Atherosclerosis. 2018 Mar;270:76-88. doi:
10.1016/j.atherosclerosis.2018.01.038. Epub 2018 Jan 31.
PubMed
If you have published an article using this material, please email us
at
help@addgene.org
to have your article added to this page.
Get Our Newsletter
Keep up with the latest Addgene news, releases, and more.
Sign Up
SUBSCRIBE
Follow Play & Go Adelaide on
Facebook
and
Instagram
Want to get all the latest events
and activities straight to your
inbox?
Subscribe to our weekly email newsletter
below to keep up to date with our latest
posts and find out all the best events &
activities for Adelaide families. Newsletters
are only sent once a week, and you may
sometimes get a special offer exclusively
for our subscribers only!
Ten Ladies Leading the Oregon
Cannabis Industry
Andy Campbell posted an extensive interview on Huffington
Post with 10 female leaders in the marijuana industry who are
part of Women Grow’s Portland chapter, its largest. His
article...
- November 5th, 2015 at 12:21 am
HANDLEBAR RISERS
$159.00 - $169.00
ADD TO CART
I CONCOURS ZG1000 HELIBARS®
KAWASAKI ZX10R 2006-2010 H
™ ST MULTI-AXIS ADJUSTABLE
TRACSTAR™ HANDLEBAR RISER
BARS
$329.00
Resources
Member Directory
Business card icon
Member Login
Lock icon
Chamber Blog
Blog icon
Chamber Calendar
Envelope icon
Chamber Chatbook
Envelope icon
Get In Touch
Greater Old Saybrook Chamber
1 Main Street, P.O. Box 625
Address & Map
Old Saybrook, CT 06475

● EXERCISE PROMPT:
The listing above is to be written out again word for word.

● TASK OUTPUT:
Atherosclerosis. 2018 Mar;270:76-88. doi:
10.1016/j.atherosclerosis.2018.01.038. Epub 2018 Jan 31.
PubMed
If you have published an article using this material, please email us
at
help@addgene.org
to have your article added to this page.
Get Our Newsletter
Keep up with the latest Addgene news, releases, and more.
Sign Up
SUBSCRIBE
Follow Play & Go Adelaide on
Facebook
and
Instagram
Want to get all the latest events
and activities straight to your
inbox?
Subscribe to our weekly email newsletter
below to keep up to date with our latest
posts and find out all the best events &
activities for Adelaide families. Newsletters
are only sent once a week, and you may
sometimes get a special offer exclusively
for our subscribers only!
Ten Ladies Leading the Oregon
Cannabis Industry
Andy Campbell posted an extensive interview on Huffington
Post with 10 female leaders in the marijuana industry who are
part of Women Grow’s Portland chapter, its largest. His
article...
- November 5th, 2015 at 12:21 am
HANDLEBAR RISERS
$159.00 - $169.00
ADD TO CART
I CONCOURS ZG1000 HELIBARS®
KAWASAKI ZX10R 2006-2010 H
™ ST MULTI-AXIS ADJUSTABLE
TRACSTAR™ HANDLEBAR RISER
BARS
$329.00
Resources
Member Directory
Business card icon
Member Login
Lock icon
Chamber Blog
Blog icon
Chamber Calendar
Envelope icon
Chamber Chatbook
Envelope icon
Get In Touch
Greater Old Saybrook Chamber
1 Main Street, P.O. Box 625
Address & Map
Old Saybrook, CT 06475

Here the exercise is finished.